L’amour dure t-il sept ans ?


C’est vrai que présenté comme ça, le bilan de Ricardo Gareca est extrêmement flatteur. Peut-être même trop. Car des points d’anicroche, le Pérou et le Tigre en ont connu. Malgré la petite révolution enclenchée par le mago de Tapiales, le Pérou reste tout de même une équipe aux limites assez équivoques, se comportant parfois fortement face aux faibles et faiblement face aux forts. Malgré une nouvelle qualification pour les barrages de Coupe de Monde, le Pérou montre des signes d’essoufflement depuis 2019, et se doit de faire le bilan.


Si la sélection a su brillamment réagir après un départ catastrophique, elle doit également sa place de cinquième aux méformes d’un Paraguay aux abonnés absents, d’un Chili sur la fin de sa génération dorée et d’une Colombie entamant, elle aussi un nouveau cycle. Des turbulences en interne, le Pérou en a affronté quelques-unes. Invité d’honneur de la chaîne ESPN il y a quelques semaines, le technicien argentin déclarait : « Je n’ai compris les choix de Bilardo que le jour où je suis devenu moi-même sélectionneur ». Une phrase qui paraît anecdotique certes, mais qui fait écho aux nombreux problèmes qu’a pu connaître Ricardo Gareca avec certains joueurs, notamment avec Raúl Ruidíaz et Cristian Benavente, tous les deux écartés de la sélection aujourd’hui.

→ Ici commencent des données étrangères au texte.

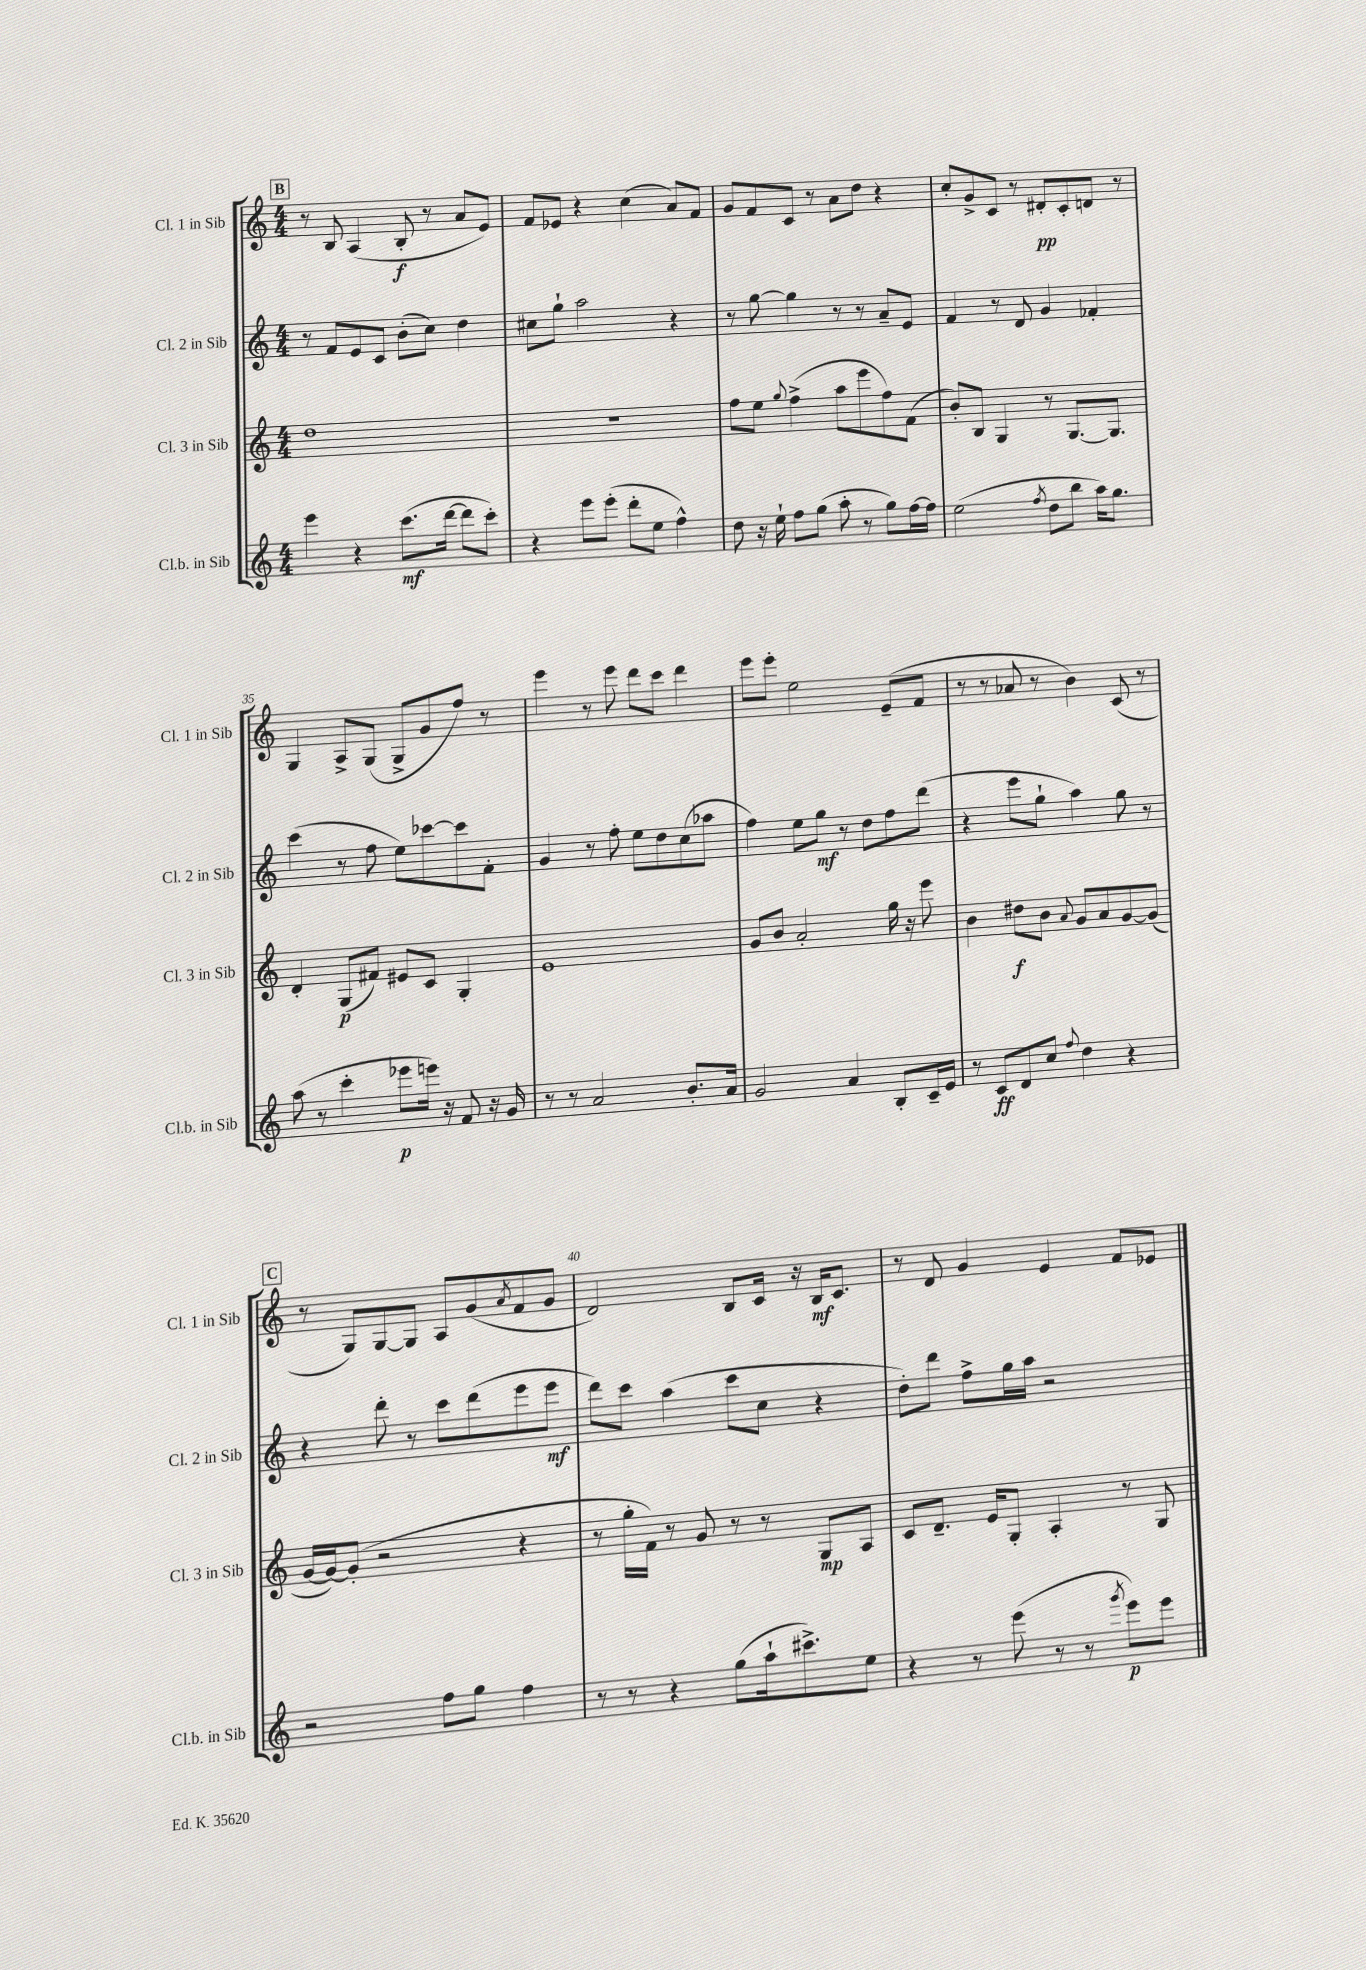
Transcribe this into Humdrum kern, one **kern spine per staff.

**kern	**dynam	**kern	**dynam	**kern	**dynam	**kern	**dynam
*part4	*part4	*part3	*part3	*part2	*part2	*part1	*part1
*staff4	*staff4	*staff3	*staff3	*staff2	*staff2	*staff1	*staff1
*I"Cl.b. in Sib	*	*I"Cl. 3 in Sib	*	*I"Cl. 2 in Sib	*	*I"Cl. 1 in Sib	*
*I'Cl.b. in Sib	*	*I'Cl. 3 in Sib	*	*I'Cl. 2 in Sib	*	*I'Cl. 1 in Sib	*
*clefG2	*	*clefG2	*	*clefG2	*	*clefG2	*
*k[]	*	*k[]	*	*k[]	*	*k[]	*
*M4/4	*	*M4/4	*	*M4/4	*	*M4/4	*
!!LO:REH:place=s1:t=B
=31	=31	=31	=31	=31	=31	=31	=31
4eee\	.	1dd	.	8r	.	8r	.
.	.	.	.	8f/L	.	8B/	.
4r	.	.	.	8e/	.	(4A/	.
.	.	.	.	8c/J	.	.	.
(8.ccc\L	mf	.	.	(8b'\L	.	8B'/	f
.	.	.	.	8cc\J)	.	8r	.
[16ddd\Jk	.	.	.	.	.	.	.
8ddd\L]	.	.	.	4dd\	.	8a/L	.
8ccc'\J)	.	.	.	.	.	8e/J)	.
=32	=32	=32	=32	=32	=32	=32	=32
4r	.	1r	.	8cc#X\L	.	8f/L	.
.	.	.	.	8gg`\J	.	8e-X/J	.
8eee\L	.	.	.	2aa\	.	4r	.
(8eee'\J	.	.	.	.	.	.	.
8ddd'\L	.	.	.	.	.	(4cc\	.
8ee\J	.	.	.	.	.	.	.
4ff^^\)	.	.	.	4r	.	8a/L)	.
.	.	.	.	.	.	8f/J	.
=33	=33	=33	=33	=33	=33	=33	=33
8dd\	.	8ff\L	.	8r	.	8g/L	.
16r	.	8ee\J	.	[8gg\	.	8f/	.
16ee`\	.	.	.	.	.	.	.
.	.	8qqgg/	.	.	.	.	.
8ff\L	.	(4ff^\	.	4gg\]	.	8c/J	.
(8gg\J	.	.	.	.	.	8r	.
8aa'\	.	8aa\L	.	8r	.	8a\L	.
8r	.	8eee\	.	8r	.	8dd\J	.
8gg\L)	.	8ff\)	.	8a~/L	.	4r	.
[16ff\L	.	(8f\J	.	8e/J	.	.	.
16ff\JJ]	.	.	.	.	.	.	.
=34	=34	=34	=34	=34	=34	=34	=34
(2ee\	.	8b'/L)	.	4f/	.	8cc'/L	.
.	.	8B/J	.	.	.	8g^/	.
.	.	4G/	.	8r	.	8c/J	.
.	.	.	.	8d/	.	8r	.
8qff/	.	.	.	.	.	.	.
8dd\L	.	8r	.	4g/	.	8d#X'/L	pp
8bb\J	.	[8.G/L	.	.	.	8c'/	.
16aa\KL)	.	.	.	4f-X'/	.	8dn/J	.
8.gg\J	.	8.G/J]	.	.	.	.	.
.	.	.	.	.	.	8r	.
!!LO:LB:g=z
=35	=35	=35	=35	=35	=35	=35	=35
(8aa\	.	4d'/	.	(4ccc\	.	4G/	.
8r	.	.	.	.	.	.	.
4ccc'\	.	(8G/L	p	8r	.	8A^/L	.
.	.	8f#X/J)	.	8ff\	.	(8G/J	.
8eee-X\L	p	8e#X/L	.	8ee\L)	.	8G^/L	.
16eeen\Jk)	.	8c/J	.	[8ccc-X\	.	8g/	.
16r	.	.	.	.	.	.	.
8f/	.	4G'/	.	8ccc-\]	.	8ff/J)	.
16r	.	.	.	8f'\J	.	8r	.
16g/	.	.	.	.	.	.	.
=36	=36	=36	=36	=36	=36	=36	=36
8r	.	1e	.	4g/	.	4eee\	.
8r	.	.	.	.	.	.	.
2a/	.	.	.	8r	.	8r	.
.	.	.	.	8ff'\	.	8eee\	.
.	.	.	.	8ee\L	.	8ddd\L	.
.	.	.	.	8dd\	.	8ccc\J	.
8.b'/L	.	.	.	(8cc\	.	4ddd\	.
.	.	.	.	8aa-X\J	.	.	.
16a/Jk	.	.	.	.	.	.	.
=37	=37	=37	=37	=37	=37	=37	=37
2g/	.	8g/L	.	4ff\)	.	8eee\L	.
.	.	8b/J	.	.	.	8eee'\J	.
.	.	2a'/	.	8ee\L	.	2ee\	.
.	.	.	.	8gg\J	mf	.	.
4a/	.	.	.	8r	.	.	.
.	.	.	.	8dd\L	.	.	.
8B'/L	.	16gg\	.	8ff\	.	(8e~/L	.
.	.	16r	.	.	.	.	.
16c~/L	.	8eee\	.	(8ddd\J	.	8f/J	.
16e/JJ	.	.	.	.	.	.	.
=38	=38	=38	=38	=38	=38	=38	=38
8r	.	4b\	.	4r	.	8r	.
8c/L	ff	.	.	.	.	8r	.
8d/	.	8dd#X\L	f	8eee\L	.	8a-X/	.
8cc/J	.	8b\J	.	8gg`\J	.	8r	.
8qqff/	.	8qqa/	.	.	.	.	.
4dd\	.	8g/L	.	4aa\)	.	4b\)	.
.	.	8a/	.	.	.	.	.
4r	.	[8g/	.	8gg\	.	(8c/	.
.	.	(8g/J]	.	8r	.	8r	.
!!LO:LB:g=z
!!LO:REH:place=s1:t=C
=39	=39	=39	=39	=39	=39	=39	=39
2r	.	[16g/LL	.	4r	.	8r	.
.	.	16g/J_)	.	.	.	.	.
.	.	(8g'/J]	.	.	.	8G/L)	.
.	.	2r	.	8ddd'\	.	[8G/	.
.	.	.	.	8r	.	8G/J]	.
8ff\L	.	.	.	8ccc\L	.	8A/L	.
8gg\J	.	.	.	(8ddd\	.	(8g/	.
.	.	.	.	.	.	8qa/	.
4ff\	.	4r	.	8eee\	.	8f/	.
.	.	.	.	8eee\J	mf	8g/J	.
=40	=40	=40	=40	=40	=40	=40	=40
8r	.	8r	.	8ddd\L)	.	2d/)	.
8r	.	16gg'\LL	.	8ccc\J	.	.	.
.	.	16f\JJ)	.	.	.	.	.
4r	.	8r	.	(4aa\	.	.	.
.	.	8g/	.	.	.	.	.
(8gg\L	.	8r	.	8ccc\L	.	8B/L	.
16aa`\k	.	8r	.	8cc\J	.	16c/Jk	.
8.ccc#X^\)	.	.	.	.	.	16r	.
.	.	8G/L	mp	4r	.	16B/KL	mf
.	.	.	.	.	.	8.c/J	.
8ee\J	.	8A/J	.	.	.	.	.
=41	=41	=41	=41	=41	=41	=41	=41
4r	.	8c/L	.	8dd'\L)	.	8r	.
.	.	8.d~/J	.	8ddd\J	.	8d/	.
8r	.	.	.	8ff^\L	.	4g/	.
.	.	16e/KL	.	.	.	.	.
(8eee\	.	8G'/J	.	16gg\L	.	.	.
.	.	.	.	16aa\JJ	.	.	.
8r	.	4A'/	.	2r	.	4e/	.
8r	.	.	.	.	.	.	.
8qggg/	.	.	.	.	.	.	.
8eee\L)	p	8r	.	.	.	8f/L	.
8eee\J	.	8G/	.	.	.	8e-X/J	.
==	==	==	==	==	==	==	==
*-	*-	*-	*-	*-	*-	*-	*-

Ruidíaz, qui n’a pas apprécié d’être relégué au second plan durant la longue blessure de Paolo Guerrero puis d’être mis sur le ban des sélectionnables avec l’arrivée de Lapadula, semble avoir fait une croix définitive sur la sélection, après avoir refusé les dernières capes en mars dernier. Pour le second, c’est un choix fort de Gareca, qui estime que l’hispano-péruvien n’aurait pas dû signer en Égypte en 2019, à cause d’un championnat « qui n’offrait pas un niveau suffisant pour qu’il puisse s’épanouir en tant que joueur de foot ». Des choix tranchés et quasi-définitif de la part du sélectionneur, mais qui ont fragilisé un temps l’image du groupe solide construit de sa propre main.


Finalement, l’amour dure t-il sept ans ? Dans le cadre de la romance entre les Incas et le Gaucho, probablement oui. Arrivé au bout d’un cycle avec le Pérou, Ricardo Gareca devrait, sauf retournement de situation, quitter son poste, après les barrages, ou après le Mondial, si Coupe du Monde il y a, bien évidemment.


Alors, à l’heure de faire les comptes, impossible de minimiser l’impact qu’a eu le tapialense sur le renouveau du football péruvien. Venu sur la pointe des pieds après un échec brésilien, Gareca a su trouver l’équilibre parfait entre la continuité du travail effectué par ses prédécesseurs et sa propre formule. Un travail titanesque qui lui permet aujourd’hui d’être l’entraîneur avec la plus grande longévité sur un banc sud-américain (et ce depuis le départ du maestro Óscar Tabárez), mais également d’être le coach ayant dirigé le plus de match à la tête de la Blanquirroja.


Âgé de 64 ans, aujourd’hui, Gareca a peut-être également des envies d’ailleurs. Déjà annoncé sur le départ après la Copa América de l’été dernier, les rumeurs allant dans ce sens se font de plus en plus insistantes. Si le Chili s’est positionné depuis quelques mois pour récupérer l’ancien Xeneize, c’est actuellement la Colombie qui tiendrait la corde et qui trouverait grâce aux yeux du Flaco. Mais pour l’heure, pas question pour l’Argentin de penser à ça. Dans moins de deux mois, lui et ses hommes ont l’occasion d’écrire l’histoire de la sélection à la bande rouge. Le rendez-vous est pris pour juin, afin de voir si les formules magiques du sorcier Gareca vont opérer.